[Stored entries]
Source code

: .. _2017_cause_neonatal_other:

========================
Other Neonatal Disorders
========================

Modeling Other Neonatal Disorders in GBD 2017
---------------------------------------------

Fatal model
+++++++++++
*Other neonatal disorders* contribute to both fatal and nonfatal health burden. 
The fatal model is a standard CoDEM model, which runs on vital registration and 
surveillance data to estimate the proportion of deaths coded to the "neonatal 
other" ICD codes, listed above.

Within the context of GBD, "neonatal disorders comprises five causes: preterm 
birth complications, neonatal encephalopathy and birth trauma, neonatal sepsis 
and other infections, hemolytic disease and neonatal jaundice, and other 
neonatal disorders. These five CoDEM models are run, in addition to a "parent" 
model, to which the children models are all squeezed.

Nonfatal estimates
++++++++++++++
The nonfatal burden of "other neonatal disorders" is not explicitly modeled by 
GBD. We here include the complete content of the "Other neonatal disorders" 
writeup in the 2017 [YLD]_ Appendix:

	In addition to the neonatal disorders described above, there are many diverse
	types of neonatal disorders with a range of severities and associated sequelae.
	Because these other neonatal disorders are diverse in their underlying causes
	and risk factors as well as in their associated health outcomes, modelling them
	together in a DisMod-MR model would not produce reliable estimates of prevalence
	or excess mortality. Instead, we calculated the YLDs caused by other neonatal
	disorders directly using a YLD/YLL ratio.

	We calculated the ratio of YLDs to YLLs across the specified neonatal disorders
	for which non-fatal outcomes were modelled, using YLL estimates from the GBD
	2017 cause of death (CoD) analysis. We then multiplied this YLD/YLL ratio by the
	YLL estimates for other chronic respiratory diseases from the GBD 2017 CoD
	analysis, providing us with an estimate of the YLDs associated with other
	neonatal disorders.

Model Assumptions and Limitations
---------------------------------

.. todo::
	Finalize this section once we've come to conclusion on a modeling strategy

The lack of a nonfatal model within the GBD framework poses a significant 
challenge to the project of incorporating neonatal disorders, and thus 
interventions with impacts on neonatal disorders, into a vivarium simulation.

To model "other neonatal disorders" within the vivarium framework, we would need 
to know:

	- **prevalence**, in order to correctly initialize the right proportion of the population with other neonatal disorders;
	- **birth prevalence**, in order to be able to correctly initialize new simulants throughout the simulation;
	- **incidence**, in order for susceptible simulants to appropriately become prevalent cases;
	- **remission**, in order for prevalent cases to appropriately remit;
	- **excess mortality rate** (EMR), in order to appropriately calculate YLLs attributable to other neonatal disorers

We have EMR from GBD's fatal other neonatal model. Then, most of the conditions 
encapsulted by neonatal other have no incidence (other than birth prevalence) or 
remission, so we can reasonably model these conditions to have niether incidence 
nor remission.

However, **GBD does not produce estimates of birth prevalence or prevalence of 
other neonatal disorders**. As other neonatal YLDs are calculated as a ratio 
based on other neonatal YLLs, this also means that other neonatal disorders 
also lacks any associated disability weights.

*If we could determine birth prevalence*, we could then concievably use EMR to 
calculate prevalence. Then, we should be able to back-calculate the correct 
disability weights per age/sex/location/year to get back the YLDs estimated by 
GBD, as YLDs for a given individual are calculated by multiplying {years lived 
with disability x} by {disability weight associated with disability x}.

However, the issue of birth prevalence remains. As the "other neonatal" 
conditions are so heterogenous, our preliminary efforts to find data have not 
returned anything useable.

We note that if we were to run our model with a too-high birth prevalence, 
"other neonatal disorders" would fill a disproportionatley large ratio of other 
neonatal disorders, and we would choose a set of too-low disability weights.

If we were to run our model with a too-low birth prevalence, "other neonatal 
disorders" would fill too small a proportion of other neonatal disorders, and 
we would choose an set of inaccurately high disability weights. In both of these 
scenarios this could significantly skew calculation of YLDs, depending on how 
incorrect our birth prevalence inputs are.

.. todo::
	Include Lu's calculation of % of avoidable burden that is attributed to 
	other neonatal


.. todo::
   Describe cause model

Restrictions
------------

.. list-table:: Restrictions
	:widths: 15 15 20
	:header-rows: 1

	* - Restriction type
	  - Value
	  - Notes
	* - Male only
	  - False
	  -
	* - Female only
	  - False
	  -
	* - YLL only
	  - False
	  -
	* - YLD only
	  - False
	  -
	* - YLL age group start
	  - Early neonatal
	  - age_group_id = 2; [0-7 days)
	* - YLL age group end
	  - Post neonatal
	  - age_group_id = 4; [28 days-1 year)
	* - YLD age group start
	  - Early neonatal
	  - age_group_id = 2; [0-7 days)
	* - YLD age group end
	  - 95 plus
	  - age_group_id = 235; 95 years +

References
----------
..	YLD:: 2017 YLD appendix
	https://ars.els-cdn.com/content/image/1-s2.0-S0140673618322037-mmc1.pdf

...

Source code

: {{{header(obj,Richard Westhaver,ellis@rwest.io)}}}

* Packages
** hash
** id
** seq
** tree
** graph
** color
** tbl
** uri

● **Task item**
Locate the word "produce" in the entries, and copy every line where it is found.

● **Answer for this exercise**
	together in a DisMod-MR model would not produce reliable estimates of prevalence
However, **GBD does not produce estimates of birth prevalence or prevalence of 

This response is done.